Rede zur Eröffnung der Ausstellung „Fantastisches Kleiderspiel und poetisches Licht“

Rede zur Eröffnung der Ausstellung „Fantastisches Kleiderspiel und poetisches Licht“ mit Margarete Palz und Alfred Wolski Im Haus am Tor, Südwestrundfunk, Mainz, am 7. Mai 2008.

Gehalten von Günter Minas www.minas-mainz.de

 

“ Meine sehr verehrten Damen und Herren,

Sie sind in eine Zauberwelt eingetreten. Sie haben tanzende Lichter und Farben gesehen, bizarre Wesen aus Häuten und Hüllen, ein Ensemble aus Figuren, Resten von Abbildungen, wandernden Lichtflecken, sich drehenden skulpturalen Objekten.
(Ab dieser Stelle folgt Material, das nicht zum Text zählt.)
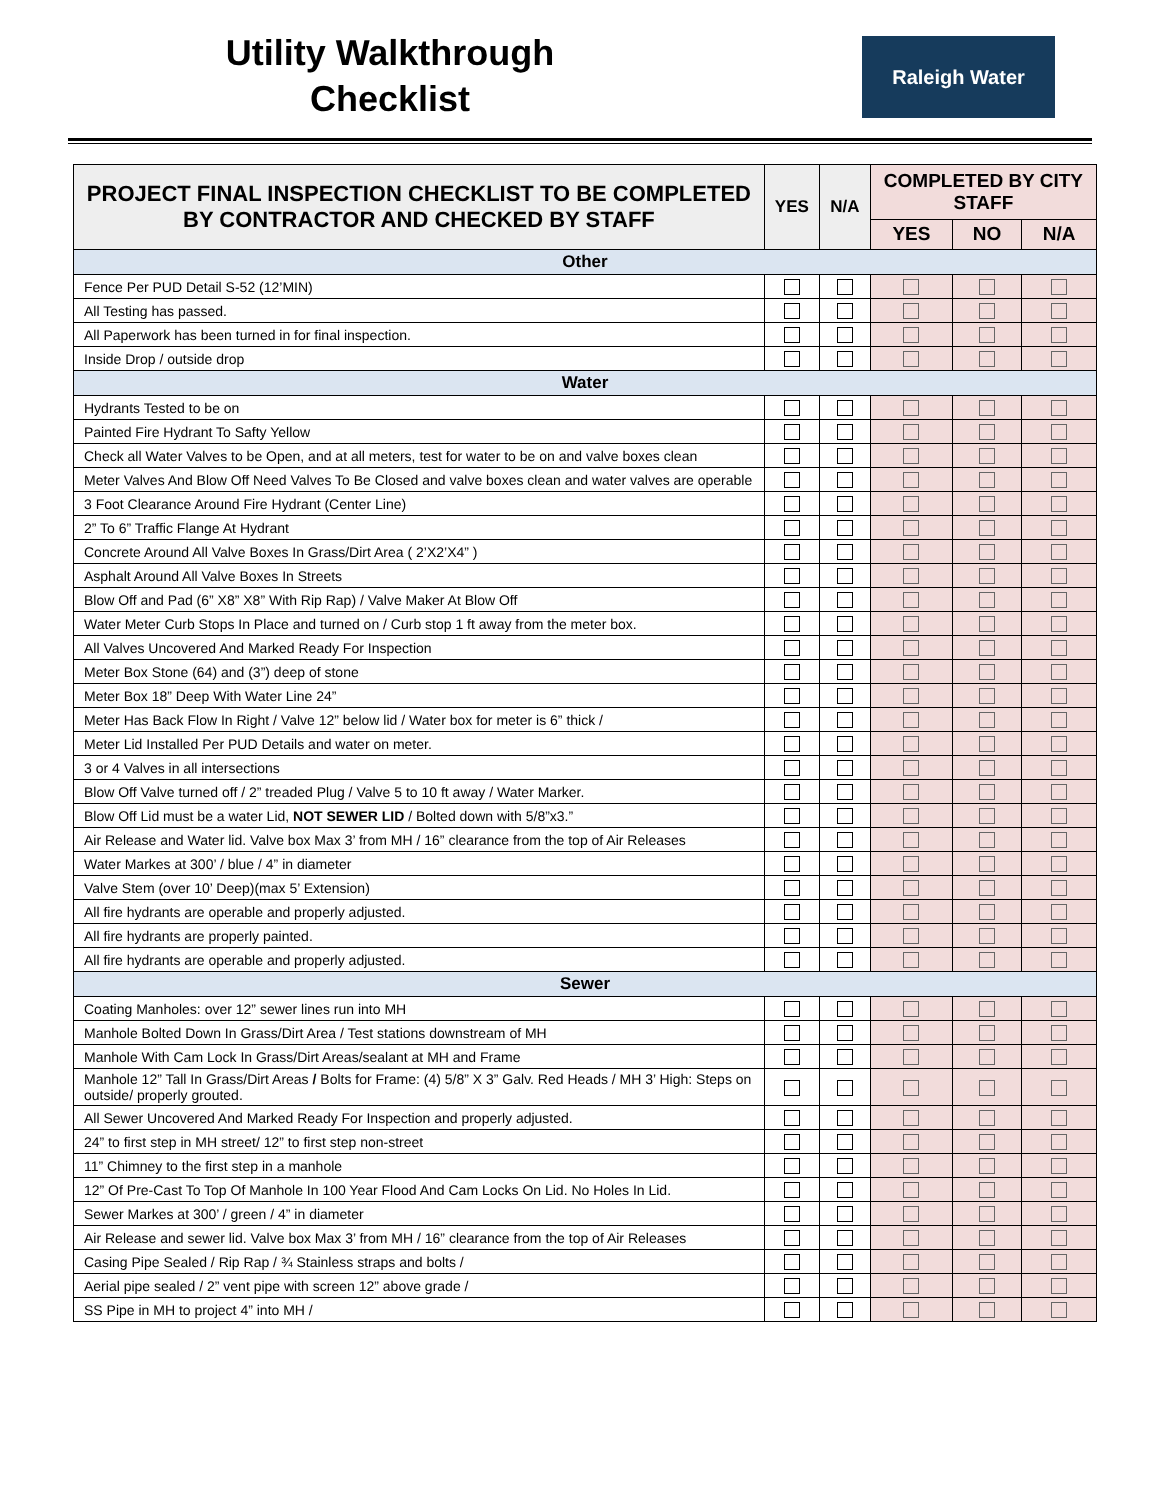Utility Walkthrough Checklist
Raleigh Water
| PROJECT FINAL INSPECTION CHECKLIST TO BE COMPLETED BY CONTRACTOR AND CHECKED BY STAFF | YES | N/A | COMPLETED BY CITY STAFF | | |
| --- | --- | --- | --- | --- | --- |
| | | | YES | NO | N/A |
| Other | | | | | |
| Fence Per PUD Detail S-52 (12’MIN) | | | | | |
| All Testing has passed. | | | | | |
| All Paperwork has been turned in for final inspection. | | | | | |
| Inside Drop / outside drop | | | | | |
| Water | | | | | |
| Hydrants Tested to be on | | | | | |
| Painted Fire Hydrant To Safty Yellow | | | | | |
| Check all Water Valves to be Open, and at all meters, test for water to be on and valve boxes clean | | | | | |
| Meter Valves And Blow Off Need Valves To Be Closed and valve boxes clean and water valves are operable | | | | | |
| 3 Foot Clearance Around Fire Hydrant (Center Line) | | | | | |
| 2” To 6” Traffic Flange At Hydrant | | | | | |
| Concrete Around All Valve Boxes In Grass/Dirt Area ( 2’X2’X4” ) | | | | | |
| Asphalt Around All Valve Boxes In Streets | | | | | |
| Blow Off and Pad (6” X8” X8” With Rip Rap) / Valve Maker At Blow Off | | | | | |
| Water Meter Curb Stops In Place and turned on / Curb stop 1 ft away from the meter box. | | | | | |
| All Valves Uncovered And Marked Ready For Inspection | | | | | |
| Meter Box Stone (64) and (3”) deep of stone | | | | | |
| Meter Box 18” Deep With Water Line 24” | | | | | |
| Meter Has Back Flow In Right / Valve 12” below lid / Water box for meter is 6” thick / | | | | | |
| Meter Lid Installed Per PUD Details and water on meter. | | | | | |
| 3 or 4 Valves in all intersections | | | | | |
| Blow Off Valve turned off / 2” treaded Plug / Valve 5 to 10 ft away / Water Marker. | | | | | |
| Blow Off Lid must be a water Lid, NOT SEWER LID / Bolted down with 5/8”x3.” | | | | | |
| Air Release and Water lid. Valve box Max 3’ from MH / 16” clearance from the top of Air Releases | | | | | |
| Water Markes at 300’ / blue / 4” in diameter | | | | | |
| Valve Stem (over 10’ Deep)(max 5’ Extension) | | | | | |
| All fire hydrants are operable and properly adjusted. | | | | | |
| All fire hydrants are properly painted. | | | | | |
| All fire hydrants are operable and properly adjusted. | | | | | |
| Sewer | | | | | |
| Coating Manholes: over 12” sewer lines run into MH | | | | | |
| Manhole Bolted Down In Grass/Dirt Area / Test stations downstream of MH | | | | | |
| Manhole With Cam Lock In Grass/Dirt Areas/sealant at MH and Frame | | | | | |
| Manhole 12” Tall In Grass/Dirt Areas / Bolts for Frame: (4) 5/8” X 3” Galv. Red Heads / MH 3’ High: Steps on outside/ properly grouted. | | | | | |
| All Sewer Uncovered And Marked Ready For Inspection and properly adjusted. | | | | | |
| 24” to first step in MH street/ 12” to first step non-street | | | | | |
| 11” Chimney to the first step in a manhole | | | | | |
| 12” Of Pre-Cast To Top Of Manhole In 100 Year Flood And Cam Locks On Lid. No Holes In Lid. | | | | | |
| Sewer Markes at 300’ / green / 4” in diameter | | | | | |
| Air Release and sewer lid. Valve box Max 3’ from MH / 16” clearance from the top of Air Releases | | | | | |
| Casing Pipe Sealed / Rip Rap / ¾ Stainless straps and bolts / | | | | | |
| Aerial pipe sealed / 2” vent pipe with screen 12” above grade / | | | | | |
| SS Pipe in MH to project 4” into MH / | | | | | |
Sie sind durch diese Inszenierung hindurch gegangen wie durch ein Bühnenbild, Sie sind Teil dieses kleinen Universums geworden, kamen den halbmenschlichen Gebilden greifbar nahe, wurden von farbigem Licht gestreift, berührt, getroffen.
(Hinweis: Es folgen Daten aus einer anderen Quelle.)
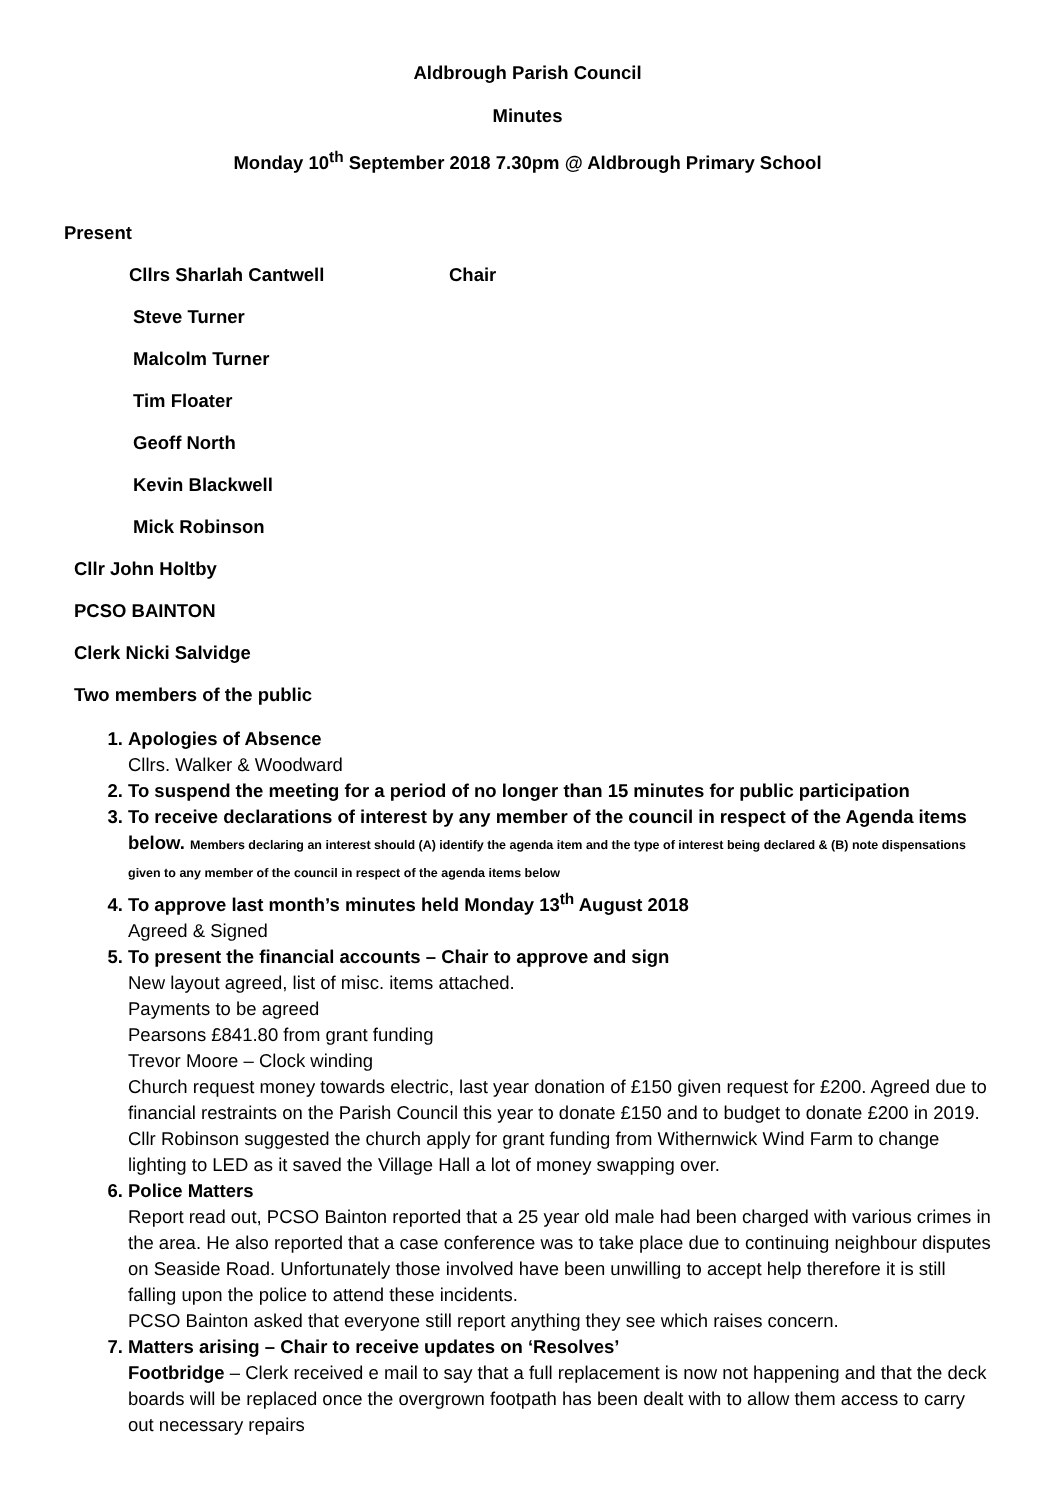Aldbrough Parish Council
Minutes
Monday 10<sup>th</sup> September 2018 7.30pm @ Aldbrough Primary School
Present
Cllrs Sharlah Cantwell Chair
Steve Turner
Malcolm Turner
Tim Floater
Geoff North
Kevin Blackwell
Mick Robinson
Cllr John Holtby
PCSO BAINTON
Clerk Nicki Salvidge
Two members of the public
1. Apologies of Absence
Cllrs. Walker & Woodward
2. To suspend the meeting for a period of no longer than 15 minutes for public participation
3. To receive declarations of interest by any member of the council in respect of the Agenda items below. Members declaring an interest should (A) identify the agenda item and the type of interest being declared & (B) note dispensations given to any member of the council in respect of the agenda items below
4. To approve last month’s minutes held Monday 13<sup>th</sup> August 2018
Agreed & Signed
5. To present the financial accounts – Chair to approve and sign
New layout agreed, list of misc. items attached.
Payments to be agreed
Pearsons £841.80 from grant funding
Trevor Moore – Clock winding
Church request money towards electric, last year donation of £150 given request for £200. Agreed due to financial restraints on the Parish Council this year to donate £150 and to budget to donate £200 in 2019. Cllr Robinson suggested the church apply for grant funding from Withernwick Wind Farm to change lighting to LED as it saved the Village Hall a lot of money swapping over.
6. Police Matters
Report read out, PCSO Bainton reported that a 25 year old male had been charged with various crimes in the area. He also reported that a case conference was to take place due to continuing neighbour disputes on Seaside Road. Unfortunately those involved have been unwilling to accept help therefore it is still falling upon the police to attend these incidents.
PCSO Bainton asked that everyone still report anything they see which raises concern.
7. Matters arising – Chair to receive updates on ‘Resolves’
Footbridge – Clerk received e mail to say that a full replacement is now not happening and that the deck boards will be replaced once the overgrown footpath has been dealt with to allow them access to carry out necessary repairs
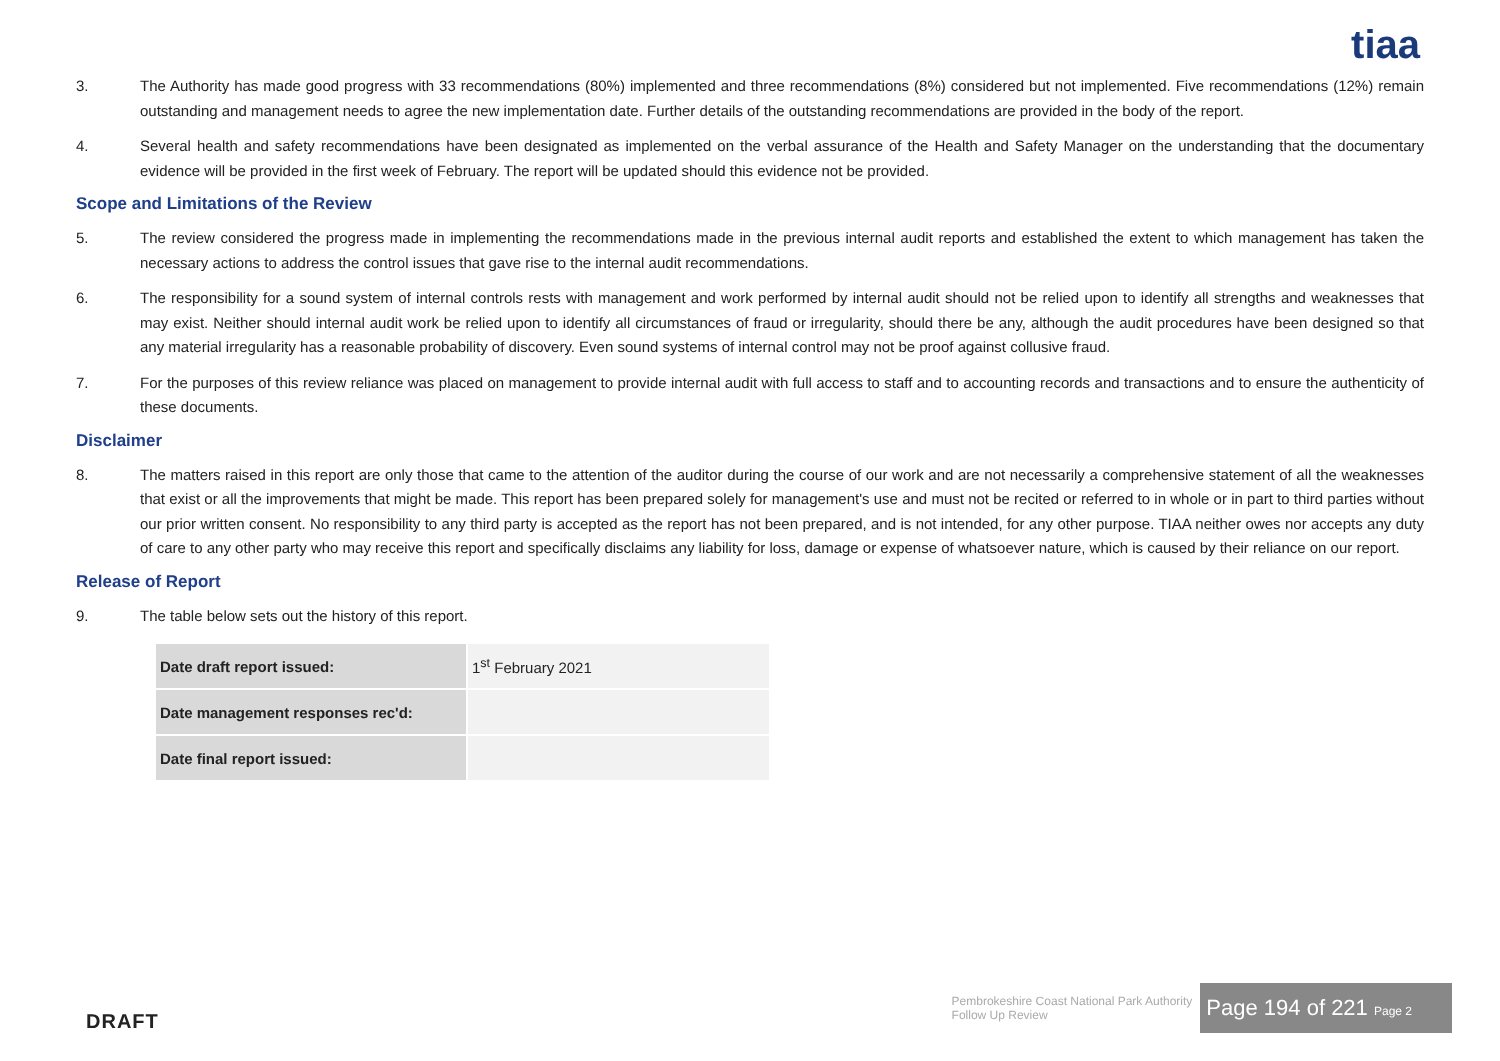tiaa
3. The Authority has made good progress with 33 recommendations (80%) implemented and three recommendations (8%) considered but not implemented. Five recommendations (12%) remain outstanding and management needs to agree the new implementation date. Further details of the outstanding recommendations are provided in the body of the report.
4. Several health and safety recommendations have been designated as implemented on the verbal assurance of the Health and Safety Manager on the understanding that the documentary evidence will be provided in the first week of February. The report will be updated should this evidence not be provided.
Scope and Limitations of the Review
5. The review considered the progress made in implementing the recommendations made in the previous internal audit reports and established the extent to which management has taken the necessary actions to address the control issues that gave rise to the internal audit recommendations.
6. The responsibility for a sound system of internal controls rests with management and work performed by internal audit should not be relied upon to identify all strengths and weaknesses that may exist. Neither should internal audit work be relied upon to identify all circumstances of fraud or irregularity, should there be any, although the audit procedures have been designed so that any material irregularity has a reasonable probability of discovery. Even sound systems of internal control may not be proof against collusive fraud.
7. For the purposes of this review reliance was placed on management to provide internal audit with full access to staff and to accounting records and transactions and to ensure the authenticity of these documents.
Disclaimer
8. The matters raised in this report are only those that came to the attention of the auditor during the course of our work and are not necessarily a comprehensive statement of all the weaknesses that exist or all the improvements that might be made. This report has been prepared solely for management's use and must not be recited or referred to in whole or in part to third parties without our prior written consent. No responsibility to any third party is accepted as the report has not been prepared, and is not intended, for any other purpose. TIAA neither owes nor accepts any duty of care to any other party who may receive this report and specifically disclaims any liability for loss, damage or expense of whatsoever nature, which is caused by their reliance on our report.
Release of Report
9. The table below sets out the history of this report.
| Date draft report issued: | 1<sup>st</sup> February 2021 |
| Date management responses rec'd: | |
| Date final report issued: | |
DRAFT
Pembrokeshire Coast National Park Authority
Follow Up Review
Page 194 of 221 Page 2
Zudem verändert sich alles beständig, und im Grunde wissen Sie nicht, welchem Augenblick Ihrer Wahrnehmung Sie trauen sollen, welche Schicht nun Oberfläche oder Grund ist, wohin und auf welchen Fokus Sie bitteschön Ihr Augenmerk richten sollen. Reflexionen? Schatten? Projektionen? Bilder? Körperformen?

Sollen Sie mosaikhaft Fragmente von Wirklichkeit zusammensetzen, die eine Künstlerin für Sie zerstückelt hat? Farbige Irrlichter auf ihren Ursprung zurückführen und damit das technisch-ästhetische Arrangement eines Künstlers entschlüsseln?

„Fantastisches Kleiderspiel und poetisches Licht“ hat man diese Ausstellung betitelt. Man könnte auch sagen: „Poetisches Kleiderspiel und fantastisches Licht“. Oder „Spielendes Licht um fantastische Kleiderpoesie“ oder „Poetische Kleider in fantastischen Lichtspielen“ oder oder…

Die zweckgebundene Titel-Kreativität der Fernsehmacher, die hier an diesem Ort dann und wann auch Ausstellungsmacher sind, und zwar keine schlechten, hat Ihnen schon einen Weg eröffnet.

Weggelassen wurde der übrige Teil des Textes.